[Collected data]:
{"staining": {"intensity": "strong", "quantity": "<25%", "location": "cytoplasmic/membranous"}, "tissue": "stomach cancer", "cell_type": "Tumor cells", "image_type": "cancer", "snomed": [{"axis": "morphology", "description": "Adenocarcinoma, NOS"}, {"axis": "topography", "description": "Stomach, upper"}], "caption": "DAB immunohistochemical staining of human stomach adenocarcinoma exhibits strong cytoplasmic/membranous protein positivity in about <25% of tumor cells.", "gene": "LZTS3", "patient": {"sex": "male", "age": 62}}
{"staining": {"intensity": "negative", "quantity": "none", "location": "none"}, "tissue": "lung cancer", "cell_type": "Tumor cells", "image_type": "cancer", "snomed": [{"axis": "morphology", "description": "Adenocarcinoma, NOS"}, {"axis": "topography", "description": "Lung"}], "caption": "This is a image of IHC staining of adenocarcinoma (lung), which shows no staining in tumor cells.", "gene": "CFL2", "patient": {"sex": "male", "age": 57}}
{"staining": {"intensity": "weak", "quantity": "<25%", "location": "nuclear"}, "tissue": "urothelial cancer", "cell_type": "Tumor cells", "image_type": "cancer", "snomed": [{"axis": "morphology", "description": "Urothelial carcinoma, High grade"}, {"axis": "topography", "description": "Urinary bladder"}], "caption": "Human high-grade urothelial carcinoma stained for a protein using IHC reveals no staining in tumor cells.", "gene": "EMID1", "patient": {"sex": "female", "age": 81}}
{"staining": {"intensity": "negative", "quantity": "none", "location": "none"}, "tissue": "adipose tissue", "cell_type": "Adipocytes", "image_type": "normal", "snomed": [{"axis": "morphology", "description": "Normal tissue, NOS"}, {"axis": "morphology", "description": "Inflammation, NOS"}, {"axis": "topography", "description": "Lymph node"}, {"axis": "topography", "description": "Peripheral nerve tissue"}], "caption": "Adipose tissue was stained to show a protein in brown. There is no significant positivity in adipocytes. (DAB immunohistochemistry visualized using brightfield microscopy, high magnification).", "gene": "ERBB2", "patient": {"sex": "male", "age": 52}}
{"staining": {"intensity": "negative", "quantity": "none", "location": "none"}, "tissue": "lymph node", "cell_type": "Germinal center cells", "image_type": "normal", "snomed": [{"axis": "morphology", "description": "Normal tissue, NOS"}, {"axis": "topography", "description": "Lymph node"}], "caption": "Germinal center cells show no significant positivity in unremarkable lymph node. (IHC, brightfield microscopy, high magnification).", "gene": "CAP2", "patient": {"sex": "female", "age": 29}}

[Problem statement]:
Reproduce, character for character, only the lines of the preceding data that start at the line with "image of IHC" and end at the line with "tissue was stained", both included.

[Output of the exercise]:
{"staining": {"intensity": "negative", "quantity": "none", "location": "none"}, "tissue": "lung cancer", "cell_type": "Tumor cells", "image_type": "cancer", "snomed": [{"axis": "morphology", "description": "Adenocarcinoma, NOS"}, {"axis": "topography", "description": "Lung"}], "caption": "This is a image of IHC staining of adenocarcinoma (lung), which shows no staining in tumor cells.", "gene": "CFL2", "patient": {"sex": "male", "age": 57}}
{"staining": {"intensity": "weak", "quantity": "<25%", "location": "nuclear"}, "tissue": "urothelial cancer", "cell_type": "Tumor cells", "image_type": "cancer", "snomed": [{"axis": "morphology", "description": "Urothelial carcinoma, High grade"}, {"axis": "topography", "description": "Urinary bladder"}], "caption": "Human high-grade urothelial carcinoma stained for a protein using IHC reveals no staining in tumor cells.", "gene": "EMID1", "patient": {"sex": "female", "age": 81}}
{"staining": {"intensity": "negative", "quantity": "none", "location": "none"}, "tissue": "adipose tissue", "cell_type": "Adipocytes", "image_type": "normal", "snomed": [{"axis": "morphology", "description": "Normal tissue, NOS"}, {"axis": "morphology", "description": "Inflammation, NOS"}, {"axis": "topography", "description": "Lymph node"}, {"axis": "topography", "description": "Peripheral nerve tissue"}], "caption": "Adipose tissue was stained to show a protein in brown. There is no significant positivity in adipocytes. (DAB immunohistochemistry visualized using brightfield microscopy, high magnification).", "gene": "ERBB2", "patient": {"sex": "male", "age": 52}}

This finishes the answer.